I am doing a trigonometry exercise and I am struggling to understand one thing, the exercise is pretty elementar, but I am still in the basics of it... The exercise is as follows: Let 90 < A < 180 and tgA = -1/2

What is: sin(270 - A) cos(270 - A)

The picture is attached. My doubt is: I know that sin(270 - A) is an angle and that this angle is on the second quadrant because [270 - (180 - A)] is equal to 90 + A Then I drew up a right triangle and since I know that tgA = -1/2, I drew adjacent = 2 , opposite = 1 and hypotenuse = square root of 5 So far so good, but then the exercise asked sin(270-A), then I simply evaluated the triangle I drew by getting the opposite value over hypotenuse, which in this case is (square roof of 5 / 5) I have access to the answer sheet to see if I am understanding it right, it turns out that -2/5 / 5 It seems as though the adjacent turned into opposite and vice versa Why do they change places? What is the logic behind it?

I am sorry if my explanation was poor, I can give more examples and further details if you guys want so

Thank you a lot in advance

Answer 1

First, whenever a question involves angles outside the range $0<\theta<90^\circ$, I would avoid completely any use of the words “adjacent” and “opposite.” The angle $\theta$ is measured counterclockwise from the positive $x$ axis, we find the point $(x,y)$ where the ray at that angle intersects the unit circle, and then $\sin(\theta)=y$ and $\cos(\theta)=x.$

I agree that if $\theta$ is in the second quadrant then $270^\circ-\theta$ is also in the second quadrant. But your particular angle $\theta$ produced a point farther from the $y$ axis than from the $x$ axis, and $270^\circ-\theta$ should give a point farther from the $x$ axis than the $y$ axis, hence the $y$ coordinate has the larger magnitude, hence the sine has greater magnitude than the cosine.

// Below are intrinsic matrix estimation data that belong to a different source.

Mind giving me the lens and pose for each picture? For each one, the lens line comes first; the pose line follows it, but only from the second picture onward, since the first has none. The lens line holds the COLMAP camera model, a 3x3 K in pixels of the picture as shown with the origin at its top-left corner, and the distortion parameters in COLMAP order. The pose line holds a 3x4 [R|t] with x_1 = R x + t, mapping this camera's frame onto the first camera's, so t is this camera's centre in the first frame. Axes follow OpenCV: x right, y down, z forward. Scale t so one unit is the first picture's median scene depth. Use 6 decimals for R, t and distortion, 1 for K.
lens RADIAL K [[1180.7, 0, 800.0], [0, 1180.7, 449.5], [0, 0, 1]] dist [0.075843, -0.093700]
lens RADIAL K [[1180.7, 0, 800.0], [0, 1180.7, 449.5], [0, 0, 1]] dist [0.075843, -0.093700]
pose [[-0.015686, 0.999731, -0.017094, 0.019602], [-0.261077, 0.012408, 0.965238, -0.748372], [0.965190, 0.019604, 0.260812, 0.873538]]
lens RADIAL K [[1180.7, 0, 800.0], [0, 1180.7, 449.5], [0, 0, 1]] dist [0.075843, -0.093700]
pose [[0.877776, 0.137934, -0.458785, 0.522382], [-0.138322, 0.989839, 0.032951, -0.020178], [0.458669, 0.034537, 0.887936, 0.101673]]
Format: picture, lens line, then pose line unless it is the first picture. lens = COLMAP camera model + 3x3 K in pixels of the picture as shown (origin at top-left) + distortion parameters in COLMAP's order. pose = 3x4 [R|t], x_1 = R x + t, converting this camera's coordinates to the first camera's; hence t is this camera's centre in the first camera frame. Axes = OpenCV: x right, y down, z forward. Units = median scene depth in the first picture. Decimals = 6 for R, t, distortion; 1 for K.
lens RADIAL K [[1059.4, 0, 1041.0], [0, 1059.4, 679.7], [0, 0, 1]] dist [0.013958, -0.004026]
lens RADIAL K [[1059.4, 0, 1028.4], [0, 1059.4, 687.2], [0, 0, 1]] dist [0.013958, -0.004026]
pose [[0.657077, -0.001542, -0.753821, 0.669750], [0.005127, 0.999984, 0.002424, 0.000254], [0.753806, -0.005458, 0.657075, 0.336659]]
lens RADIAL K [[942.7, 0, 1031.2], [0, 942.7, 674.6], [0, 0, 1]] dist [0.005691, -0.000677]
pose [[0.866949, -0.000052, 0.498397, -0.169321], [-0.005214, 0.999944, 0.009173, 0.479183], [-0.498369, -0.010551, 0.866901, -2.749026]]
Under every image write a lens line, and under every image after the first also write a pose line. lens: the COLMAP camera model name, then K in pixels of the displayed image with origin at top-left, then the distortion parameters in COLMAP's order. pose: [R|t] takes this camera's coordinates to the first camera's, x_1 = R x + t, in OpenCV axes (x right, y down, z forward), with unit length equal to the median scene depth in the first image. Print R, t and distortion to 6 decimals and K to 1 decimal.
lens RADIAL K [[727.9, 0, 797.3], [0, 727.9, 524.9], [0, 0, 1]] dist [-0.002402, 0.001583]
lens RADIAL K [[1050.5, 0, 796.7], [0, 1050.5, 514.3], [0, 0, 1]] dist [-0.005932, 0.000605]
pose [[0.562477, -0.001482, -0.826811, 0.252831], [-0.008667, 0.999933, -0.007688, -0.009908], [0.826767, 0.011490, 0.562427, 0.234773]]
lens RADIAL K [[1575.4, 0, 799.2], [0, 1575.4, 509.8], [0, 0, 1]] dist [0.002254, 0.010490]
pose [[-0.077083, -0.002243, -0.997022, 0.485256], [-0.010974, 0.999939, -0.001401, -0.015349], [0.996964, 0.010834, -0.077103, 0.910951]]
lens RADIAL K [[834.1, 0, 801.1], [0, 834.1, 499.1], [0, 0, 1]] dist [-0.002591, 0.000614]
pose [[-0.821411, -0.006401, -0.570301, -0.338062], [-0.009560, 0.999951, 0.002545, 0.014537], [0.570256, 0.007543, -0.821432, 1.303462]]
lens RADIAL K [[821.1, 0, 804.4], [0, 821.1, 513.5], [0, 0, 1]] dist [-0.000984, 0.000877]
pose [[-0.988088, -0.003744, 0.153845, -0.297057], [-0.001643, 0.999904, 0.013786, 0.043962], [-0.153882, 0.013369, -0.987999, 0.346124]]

But the sine should be positive in the second quadrant. So I get $2\sqrt5/5.$

I would rather use trig identities rather than all these different angles and quadrants. The relevant identity in this case is $\sin(270^\circ-\theta)=-\cos(\theta)$.

Answer 2

Comments have alluded to the identities$$cos(A\pm B)=\cos A\cos B\mp\sin A\sin B,\,\sin(A\pm B)=\sin A\cos B\pm\cos A\sin B,$$which you can prove e.g. by seeing where $\binom{\cos A}{\sin A}$ goes when rotated anticlockwise by $B$. So $\sin 2A=2\sin A\cos A$ and $$\sin(270^\circ-A)\cos(270^\circ-A)=\frac12\sin(540^\circ-2A)=\frac12\sin(180^\circ-2A)=\frac12\sin 2A.$$Or perhaps you wanted the factors individually? $$\sin(270^\circ-A)=\sin270^\circ\cos A-\cos270^\circ\sin A=-\cos A;$$similarly, $\cos(270^\circ-A)=-\sin A.$